The COVID Money Tracker of the Committee for a Responsible Federal Budget shows that $817 billion worth in direct payments was made to American households in just three rounds. This is according to a non-profit organization advocating for lower deficits. First round of stimulus payments was worth $1,200 for each person and was part of the Coronavirus Aid, Relief and Economic Security Act of March 2020. In December 2018, another round of $600 checks were distributed.

However, the biggest blow was in 2021 when Biden’s administration introduced a series of $1,400 checks in the American Recovery Plan. This plan, which Congress passed in March 2021, proved to be a major victory.

Although each round of direct payments had different criteria for who got the checks, a large portion of the $817 billion went to people well over the poverty line. Households earning as much as $160,000 in joint income were eligible for the final round of direct payments disbursed during the first half of 2021—and many progressives in Congress thought the cutoff should have been even higher.

What Congress sows is now being reaped.

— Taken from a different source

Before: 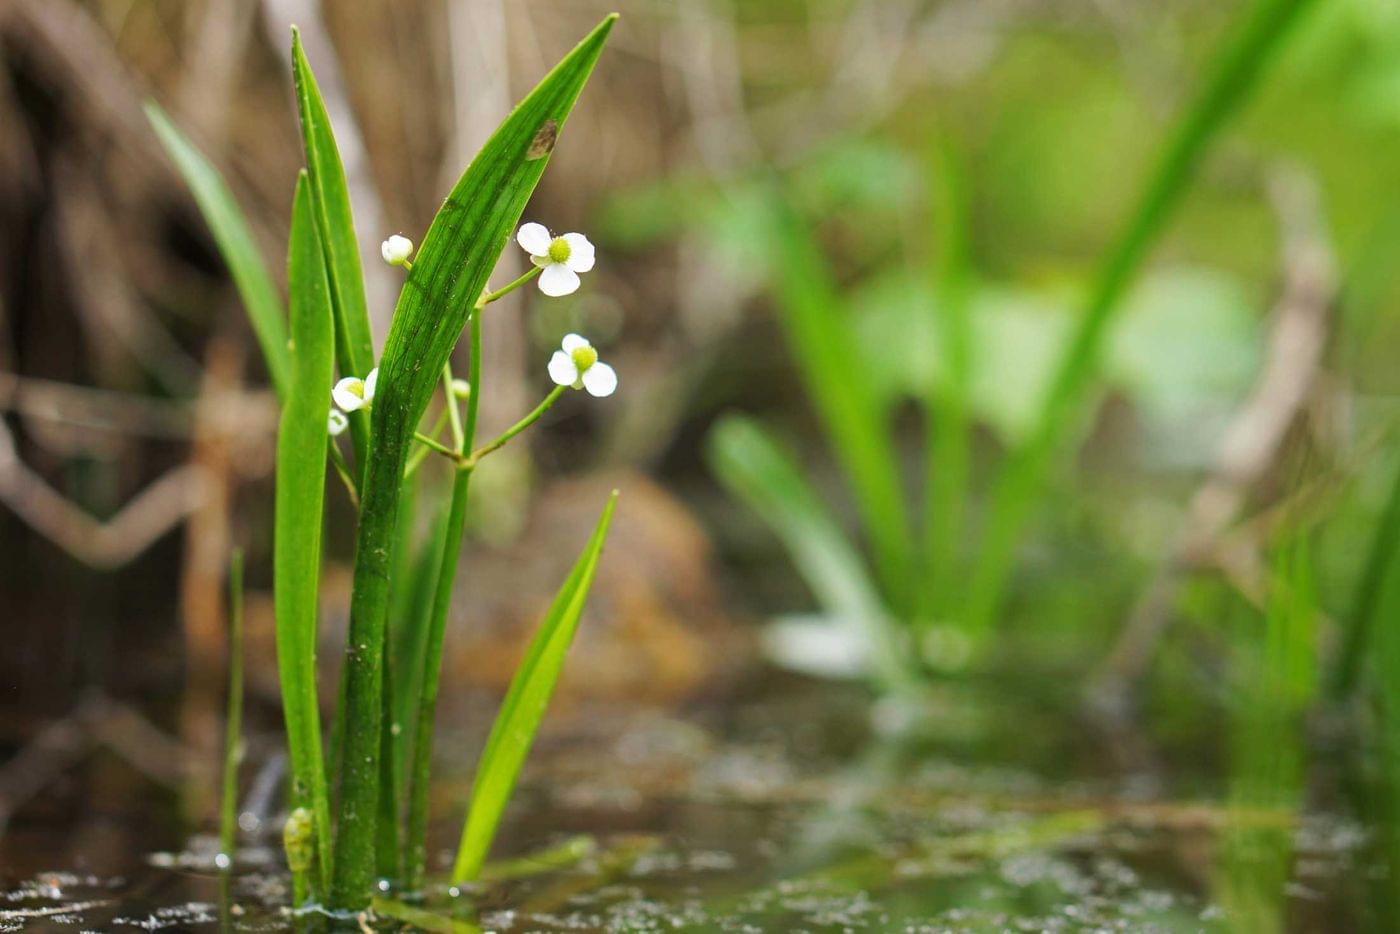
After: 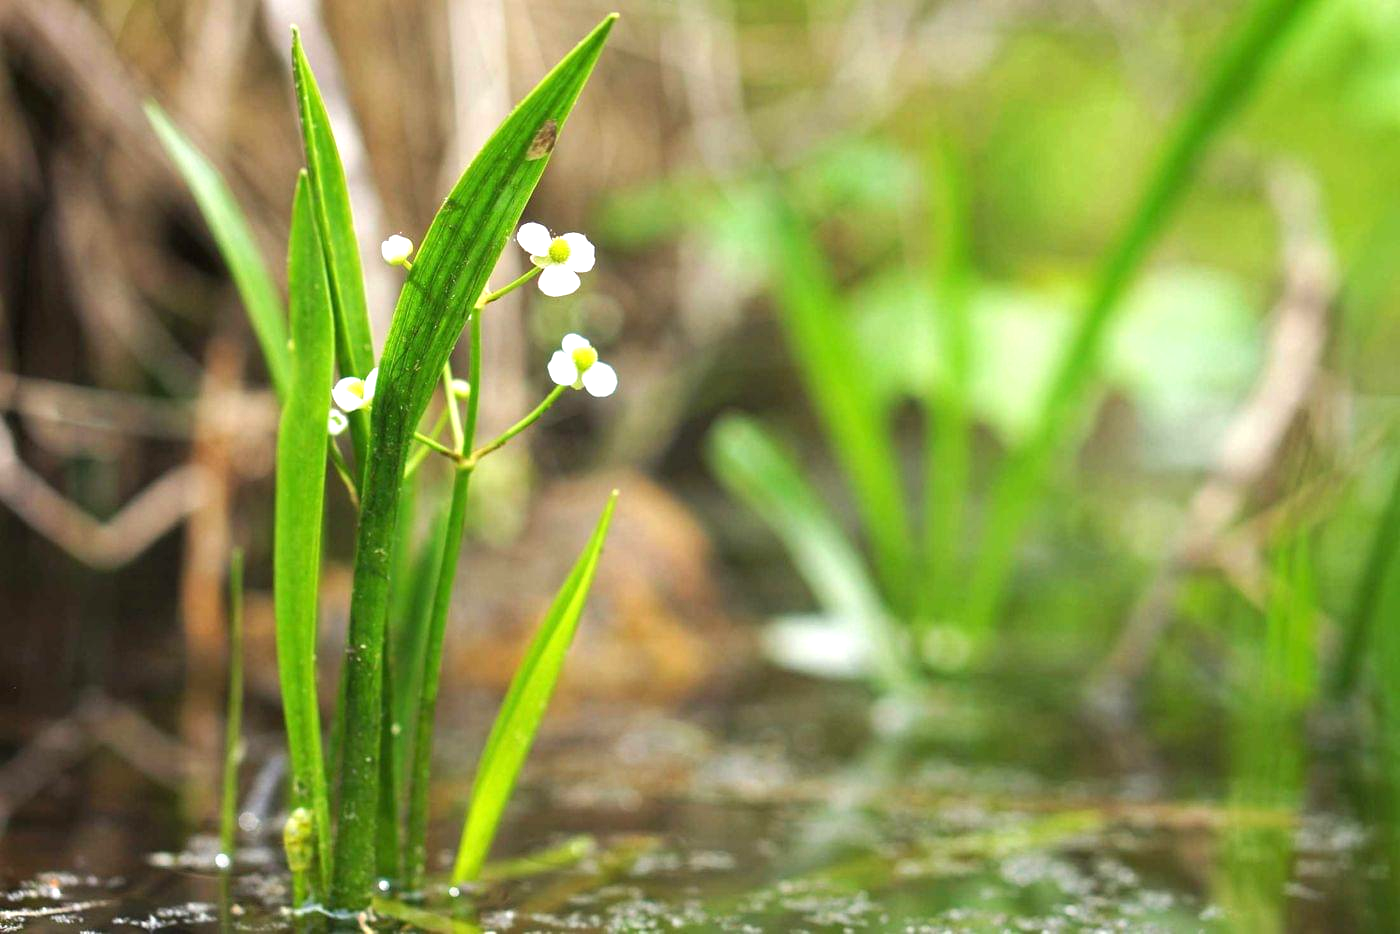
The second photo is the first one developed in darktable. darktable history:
tone equalizer: on, module defaults
exposure: black level correction 0, exposure 0.7 EV, compensate exposure bias true, compensate highlight preservation false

All of that extra cash is now chasing the exact same quantity of goods. This is a recipe to inflation straight from an economics textbook. These economists concluded that the U.S. income transferred may have led to inflation rising by about 3 percent in the fourth quarter.

It’s not an original idea. Larry Summers (one of Obama’s top economist advisers) warned more than one year ago about the dangers of rising inflation. Summers was critical of the passage of another stimulus bill for spring 2021. Washington Post“Will set off inflationary pressures that we haven’t seen in a generation,” op-ed. The International Monetary Fund’s former Chairman, among others, are also top economists. offered similar warnings. The Biden Administration and Democrats in Congress didn’t listen and we now find ourselves here.

This Federal Reserve analysis has the advantage of not looking forward and trying to predict what will happen. Instead, it reviews current data to determine what. It did. The inflation rate was worse because Americans put more money into their bank accounts and pockets than they would normally.

The economists admit that an ineffective response to the pandemic could have led to a different type of economic pain. They write that without these spending measures, the economy could have fallen into deflation or slower growth. This would be more difficult to control.

Any serious attempt to grapple with America’s current bout of inflation must be aware of that possible alternate reality—the grass is not necessarily greener on the other side.

But that doesn’t absolve the federal government—from the White House to Congress to the Federal Reserve—of its role in worsening this mess. All of the world is experiencing high inflation. But American policy makers have contributed a unique amount of fuel.